╭─ Records provided

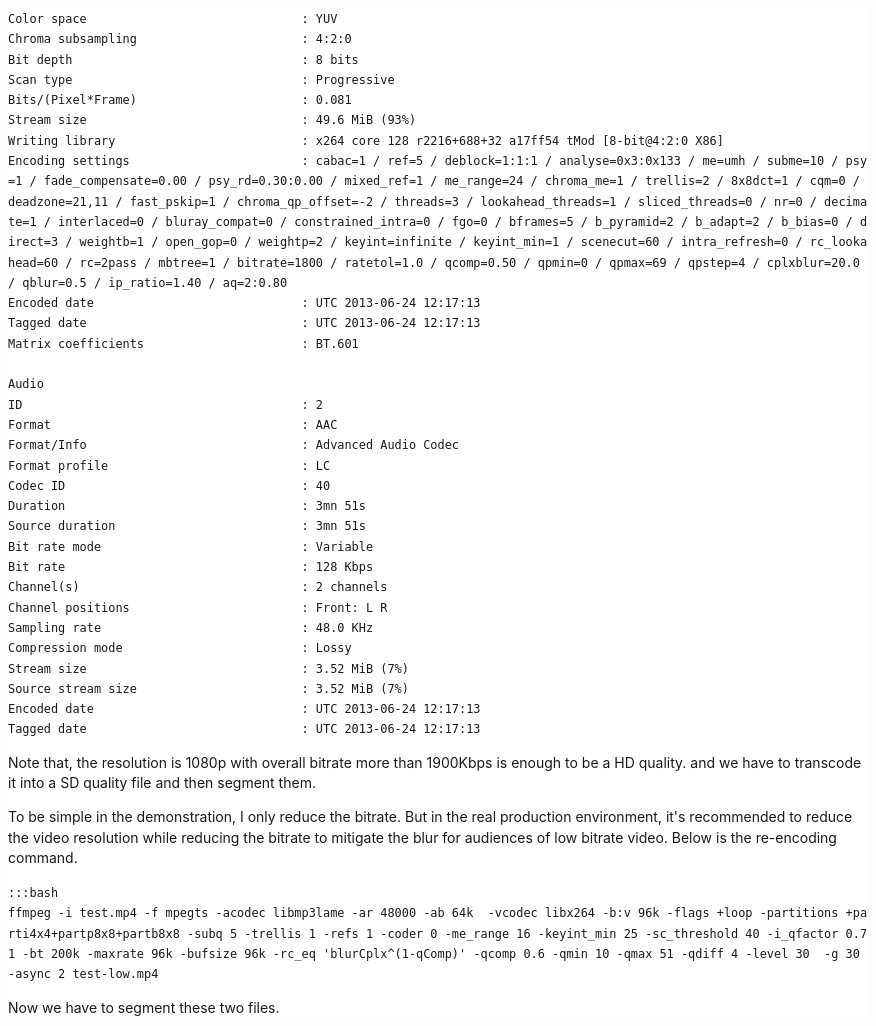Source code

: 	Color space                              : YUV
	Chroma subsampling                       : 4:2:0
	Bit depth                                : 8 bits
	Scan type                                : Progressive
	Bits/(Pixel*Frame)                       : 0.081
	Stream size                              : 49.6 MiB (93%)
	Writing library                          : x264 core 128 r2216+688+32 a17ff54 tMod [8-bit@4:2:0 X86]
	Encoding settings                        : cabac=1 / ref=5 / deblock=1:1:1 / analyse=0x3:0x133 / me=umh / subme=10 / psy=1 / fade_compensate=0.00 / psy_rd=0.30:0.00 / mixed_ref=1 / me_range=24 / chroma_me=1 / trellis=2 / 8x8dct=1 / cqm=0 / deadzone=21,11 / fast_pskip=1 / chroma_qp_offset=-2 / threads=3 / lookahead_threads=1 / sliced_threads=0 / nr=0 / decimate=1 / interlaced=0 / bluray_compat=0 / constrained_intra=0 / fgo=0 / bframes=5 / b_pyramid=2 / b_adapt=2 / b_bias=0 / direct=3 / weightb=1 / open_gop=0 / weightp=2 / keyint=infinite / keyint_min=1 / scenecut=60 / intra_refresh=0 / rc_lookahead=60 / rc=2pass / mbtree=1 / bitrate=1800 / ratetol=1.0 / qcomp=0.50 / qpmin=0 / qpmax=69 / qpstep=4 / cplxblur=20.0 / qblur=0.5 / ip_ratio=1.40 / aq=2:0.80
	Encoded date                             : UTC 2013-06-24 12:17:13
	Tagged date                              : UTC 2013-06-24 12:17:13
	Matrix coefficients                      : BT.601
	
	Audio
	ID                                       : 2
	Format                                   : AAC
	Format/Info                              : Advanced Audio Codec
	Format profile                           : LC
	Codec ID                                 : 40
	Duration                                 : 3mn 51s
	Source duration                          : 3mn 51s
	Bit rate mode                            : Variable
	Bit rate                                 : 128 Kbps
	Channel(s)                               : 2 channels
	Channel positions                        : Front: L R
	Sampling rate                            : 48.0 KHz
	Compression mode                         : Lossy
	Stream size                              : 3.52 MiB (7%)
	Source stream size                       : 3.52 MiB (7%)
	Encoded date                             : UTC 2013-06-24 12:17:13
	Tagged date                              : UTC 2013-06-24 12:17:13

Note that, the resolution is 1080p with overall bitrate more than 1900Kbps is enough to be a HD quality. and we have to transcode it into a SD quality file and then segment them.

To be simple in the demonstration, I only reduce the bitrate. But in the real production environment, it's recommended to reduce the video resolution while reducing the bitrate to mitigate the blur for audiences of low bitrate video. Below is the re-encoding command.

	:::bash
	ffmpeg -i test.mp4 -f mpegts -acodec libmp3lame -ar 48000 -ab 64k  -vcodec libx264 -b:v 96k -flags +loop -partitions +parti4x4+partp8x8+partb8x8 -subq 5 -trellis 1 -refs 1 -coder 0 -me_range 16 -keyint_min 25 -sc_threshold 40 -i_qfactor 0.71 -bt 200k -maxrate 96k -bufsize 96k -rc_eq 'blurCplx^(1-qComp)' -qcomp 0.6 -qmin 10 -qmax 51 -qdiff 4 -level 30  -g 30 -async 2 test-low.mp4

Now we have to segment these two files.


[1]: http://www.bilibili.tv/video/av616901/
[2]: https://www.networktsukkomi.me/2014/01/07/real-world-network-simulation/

╰─
╭─ Records provided

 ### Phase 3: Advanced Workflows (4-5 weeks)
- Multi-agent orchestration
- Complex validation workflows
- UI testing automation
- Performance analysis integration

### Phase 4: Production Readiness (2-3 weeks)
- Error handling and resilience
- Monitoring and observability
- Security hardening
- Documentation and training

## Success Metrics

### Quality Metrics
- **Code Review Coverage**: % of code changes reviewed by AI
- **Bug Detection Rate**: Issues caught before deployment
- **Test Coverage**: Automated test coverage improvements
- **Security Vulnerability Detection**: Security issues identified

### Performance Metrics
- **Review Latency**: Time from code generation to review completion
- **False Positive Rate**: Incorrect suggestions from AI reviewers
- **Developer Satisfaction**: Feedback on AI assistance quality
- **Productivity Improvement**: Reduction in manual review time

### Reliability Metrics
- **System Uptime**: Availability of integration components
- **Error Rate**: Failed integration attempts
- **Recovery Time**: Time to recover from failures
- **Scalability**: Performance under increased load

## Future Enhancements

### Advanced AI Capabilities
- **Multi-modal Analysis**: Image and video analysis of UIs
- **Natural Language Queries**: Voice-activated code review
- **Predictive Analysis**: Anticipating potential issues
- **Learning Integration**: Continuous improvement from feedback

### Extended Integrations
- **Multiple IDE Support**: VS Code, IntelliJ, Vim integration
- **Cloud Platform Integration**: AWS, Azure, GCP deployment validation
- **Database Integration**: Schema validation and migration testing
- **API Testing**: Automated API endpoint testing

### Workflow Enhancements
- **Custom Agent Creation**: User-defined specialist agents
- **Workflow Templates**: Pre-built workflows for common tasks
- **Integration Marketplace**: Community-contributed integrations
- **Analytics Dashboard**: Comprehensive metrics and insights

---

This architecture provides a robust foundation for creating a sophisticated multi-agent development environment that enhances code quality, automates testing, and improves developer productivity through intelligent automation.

╰─

### [Task instructions]
Out of the data above, transcribe exactly and only the lines starting with the line that has "ffmpeg -i test.mp4" and going on through the line that has "[1]: http://www.bilibili.tv/video/av616901/", both included.

### [Written response]
	ffmpeg -i test.mp4 -f mpegts -acodec libmp3lame -ar 48000 -ab 64k  -vcodec libx264 -b:v 96k -flags +loop -partitions +parti4x4+partp8x8+partb8x8 -subq 5 -trellis 1 -refs 1 -coder 0 -me_range 16 -keyint_min 25 -sc_threshold 40 -i_qfactor 0.71 -bt 200k -maxrate 96k -bufsize 96k -rc_eq 'blurCplx^(1-qComp)' -qcomp 0.6 -qmin 10 -qmax 51 -qdiff 4 -level 30  -g 30 -async 2 test-low.mp4

Now we have to segment these two files.


[1]: http://www.bilibili.tv/video/av616901/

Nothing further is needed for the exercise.